BEGIN Given information

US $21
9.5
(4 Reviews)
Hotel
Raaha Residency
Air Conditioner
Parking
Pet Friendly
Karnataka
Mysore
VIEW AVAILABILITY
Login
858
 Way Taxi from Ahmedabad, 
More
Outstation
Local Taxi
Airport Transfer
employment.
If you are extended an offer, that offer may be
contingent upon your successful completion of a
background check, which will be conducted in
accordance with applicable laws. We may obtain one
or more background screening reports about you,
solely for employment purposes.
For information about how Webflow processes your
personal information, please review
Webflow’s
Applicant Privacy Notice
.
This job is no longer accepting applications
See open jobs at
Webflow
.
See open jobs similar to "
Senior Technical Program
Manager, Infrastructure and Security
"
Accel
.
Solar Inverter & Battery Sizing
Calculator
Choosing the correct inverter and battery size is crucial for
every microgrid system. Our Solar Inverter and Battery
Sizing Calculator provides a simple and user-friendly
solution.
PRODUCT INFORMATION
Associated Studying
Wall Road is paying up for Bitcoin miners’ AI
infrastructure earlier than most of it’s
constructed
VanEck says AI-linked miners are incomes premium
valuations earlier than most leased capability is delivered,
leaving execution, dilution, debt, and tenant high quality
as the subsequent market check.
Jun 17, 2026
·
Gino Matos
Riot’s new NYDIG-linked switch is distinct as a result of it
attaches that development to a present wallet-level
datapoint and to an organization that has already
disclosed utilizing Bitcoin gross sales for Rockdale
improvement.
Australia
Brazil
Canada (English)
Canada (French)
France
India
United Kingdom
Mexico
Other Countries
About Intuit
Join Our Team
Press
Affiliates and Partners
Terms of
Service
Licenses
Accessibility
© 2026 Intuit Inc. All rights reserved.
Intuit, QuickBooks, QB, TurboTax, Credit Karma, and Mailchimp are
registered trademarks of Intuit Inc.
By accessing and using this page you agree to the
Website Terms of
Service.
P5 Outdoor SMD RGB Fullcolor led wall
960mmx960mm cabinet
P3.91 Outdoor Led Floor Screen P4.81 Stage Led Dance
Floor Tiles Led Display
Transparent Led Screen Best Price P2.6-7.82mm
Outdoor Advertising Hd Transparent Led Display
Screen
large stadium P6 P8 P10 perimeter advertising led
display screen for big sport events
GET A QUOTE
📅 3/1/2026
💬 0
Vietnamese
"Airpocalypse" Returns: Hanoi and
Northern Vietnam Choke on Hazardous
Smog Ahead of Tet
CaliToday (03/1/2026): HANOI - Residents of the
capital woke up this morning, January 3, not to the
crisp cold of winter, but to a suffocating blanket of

END Given information
BEGIN Given information

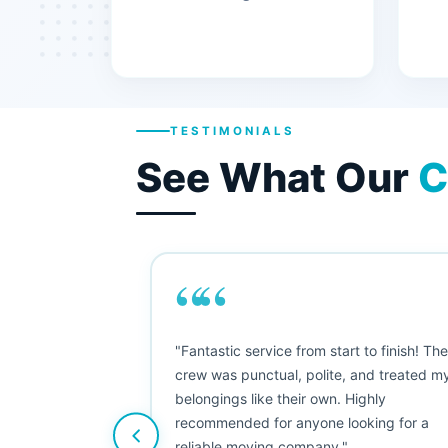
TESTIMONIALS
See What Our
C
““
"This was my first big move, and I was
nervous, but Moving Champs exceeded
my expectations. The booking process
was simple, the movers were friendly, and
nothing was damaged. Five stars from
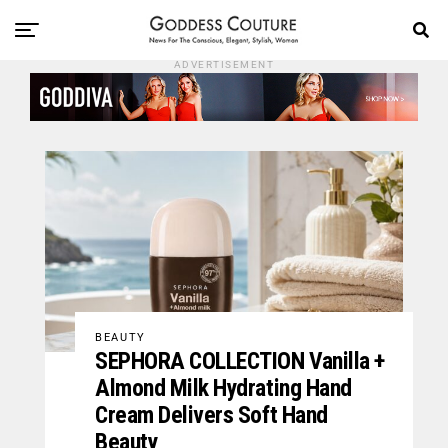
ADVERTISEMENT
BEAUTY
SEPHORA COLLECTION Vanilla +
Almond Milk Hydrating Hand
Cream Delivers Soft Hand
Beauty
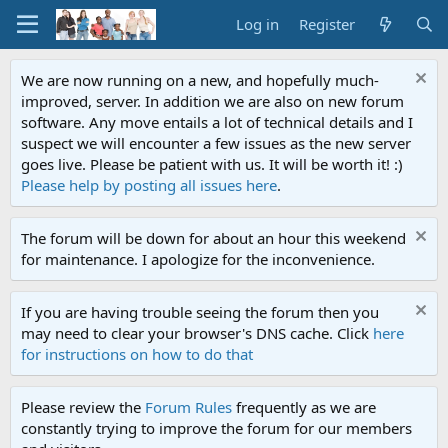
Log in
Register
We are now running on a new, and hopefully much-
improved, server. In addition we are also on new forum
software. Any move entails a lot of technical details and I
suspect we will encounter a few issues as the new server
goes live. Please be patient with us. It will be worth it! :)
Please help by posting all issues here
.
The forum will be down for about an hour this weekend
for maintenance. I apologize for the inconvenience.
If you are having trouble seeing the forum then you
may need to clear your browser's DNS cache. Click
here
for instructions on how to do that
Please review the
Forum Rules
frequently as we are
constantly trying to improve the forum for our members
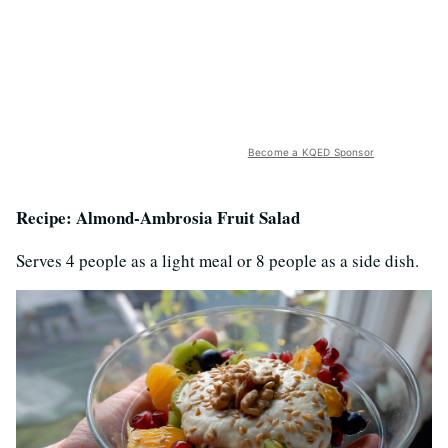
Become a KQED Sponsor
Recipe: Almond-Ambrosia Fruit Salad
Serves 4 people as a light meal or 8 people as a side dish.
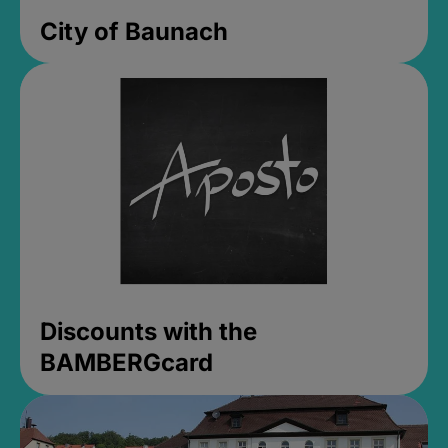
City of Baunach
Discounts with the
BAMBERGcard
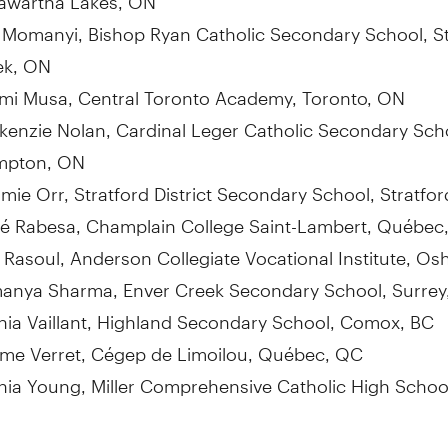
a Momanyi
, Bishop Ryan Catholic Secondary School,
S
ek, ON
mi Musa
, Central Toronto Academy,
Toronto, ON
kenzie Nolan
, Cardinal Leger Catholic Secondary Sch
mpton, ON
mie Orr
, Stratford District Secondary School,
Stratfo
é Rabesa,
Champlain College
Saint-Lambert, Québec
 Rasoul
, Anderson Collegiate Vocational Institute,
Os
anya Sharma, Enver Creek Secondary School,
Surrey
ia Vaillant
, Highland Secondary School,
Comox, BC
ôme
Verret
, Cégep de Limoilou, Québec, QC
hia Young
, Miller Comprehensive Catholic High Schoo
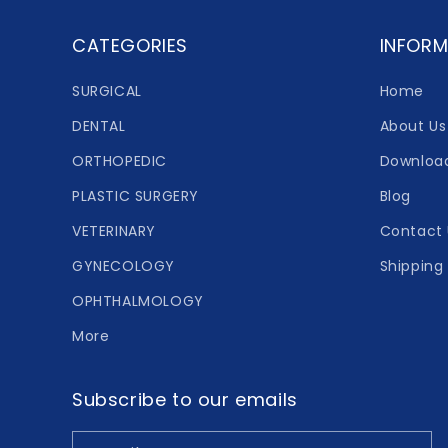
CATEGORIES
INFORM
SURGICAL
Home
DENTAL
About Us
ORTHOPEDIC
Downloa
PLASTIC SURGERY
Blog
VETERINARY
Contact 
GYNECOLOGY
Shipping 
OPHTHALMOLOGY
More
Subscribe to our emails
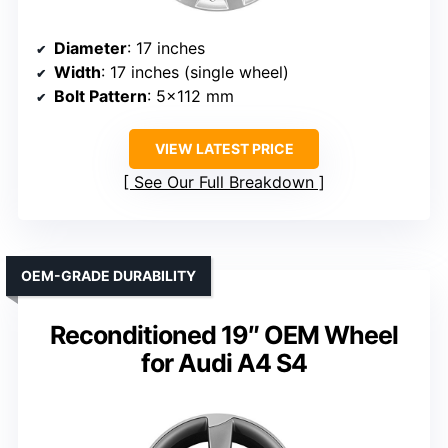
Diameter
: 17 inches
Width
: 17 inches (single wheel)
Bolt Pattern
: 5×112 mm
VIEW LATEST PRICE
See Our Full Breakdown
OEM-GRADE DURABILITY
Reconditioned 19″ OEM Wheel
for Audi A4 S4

END Given information
BEGIN Given information

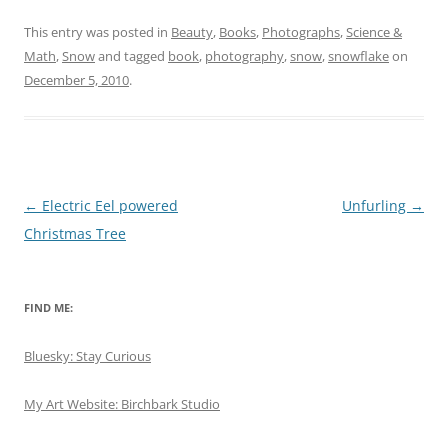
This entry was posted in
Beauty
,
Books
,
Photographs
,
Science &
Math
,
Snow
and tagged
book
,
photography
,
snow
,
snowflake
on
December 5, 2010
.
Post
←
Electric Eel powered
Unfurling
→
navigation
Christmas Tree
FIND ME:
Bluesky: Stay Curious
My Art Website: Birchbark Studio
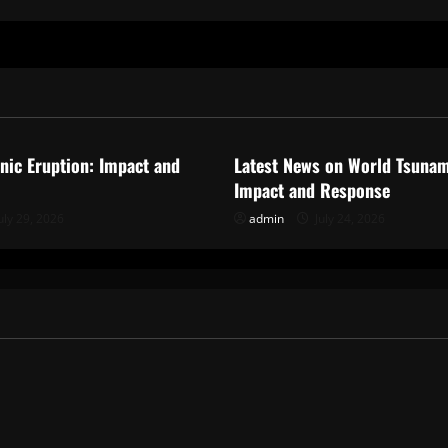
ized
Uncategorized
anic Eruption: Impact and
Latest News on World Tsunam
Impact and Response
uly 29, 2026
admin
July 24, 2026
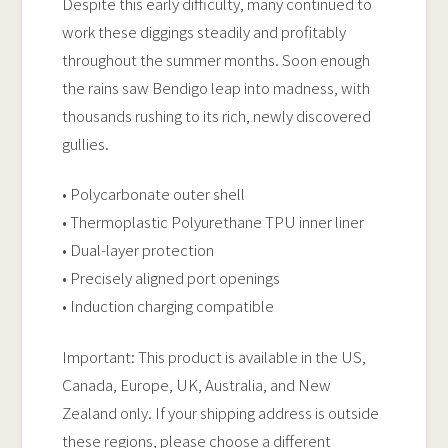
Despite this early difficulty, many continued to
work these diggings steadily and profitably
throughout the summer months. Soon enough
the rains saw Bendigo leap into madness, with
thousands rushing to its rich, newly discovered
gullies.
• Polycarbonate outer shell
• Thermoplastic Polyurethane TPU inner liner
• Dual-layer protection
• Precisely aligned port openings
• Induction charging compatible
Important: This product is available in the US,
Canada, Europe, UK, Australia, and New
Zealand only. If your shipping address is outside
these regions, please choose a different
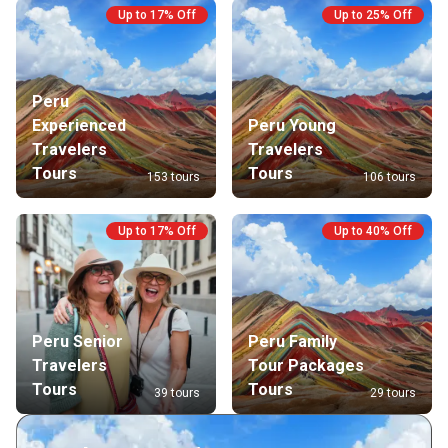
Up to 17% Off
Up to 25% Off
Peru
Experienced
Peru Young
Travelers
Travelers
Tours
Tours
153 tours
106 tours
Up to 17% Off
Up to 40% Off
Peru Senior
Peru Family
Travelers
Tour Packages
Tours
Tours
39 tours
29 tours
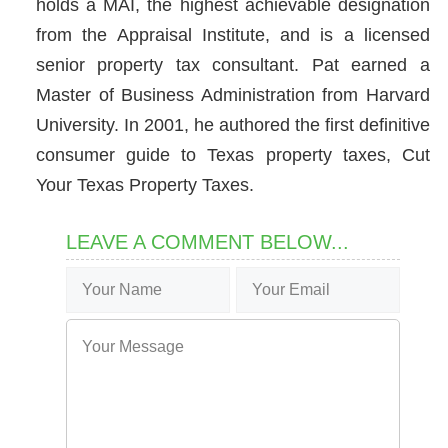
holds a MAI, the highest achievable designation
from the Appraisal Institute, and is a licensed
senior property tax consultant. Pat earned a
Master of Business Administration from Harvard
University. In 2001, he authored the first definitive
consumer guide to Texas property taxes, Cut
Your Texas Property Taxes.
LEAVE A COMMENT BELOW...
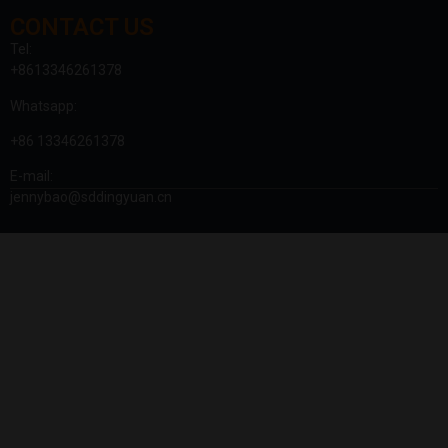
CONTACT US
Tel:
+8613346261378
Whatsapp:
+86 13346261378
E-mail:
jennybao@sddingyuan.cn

END Given information

* **What the task asks**:
Write out as a numbered list the lines of the data starting with the line that contains "holds a MAI, the" and going on through the line that contains "jennybao@sddingyuan.cn", skipping any blank lines. Leave the pictures out of your answer.

* **Output of the exercise**:
1. holds a MAI, the highest achievable designation
2. from the Appraisal Institute, and is a licensed
3. senior property tax consultant. Pat earned a
4. Master of Business Administration from Harvard
5. University. In 2001, he authored the first definitive
6. consumer guide to Texas property taxes, Cut
7. Your Texas Property Taxes.
8. LEAVE A COMMENT BELOW...
9. CONTACT US
10. Tel:
11. +8613346261378
12. Whatsapp:
13. +86 13346261378
14. E-mail:
15. jennybao@sddingyuan.cn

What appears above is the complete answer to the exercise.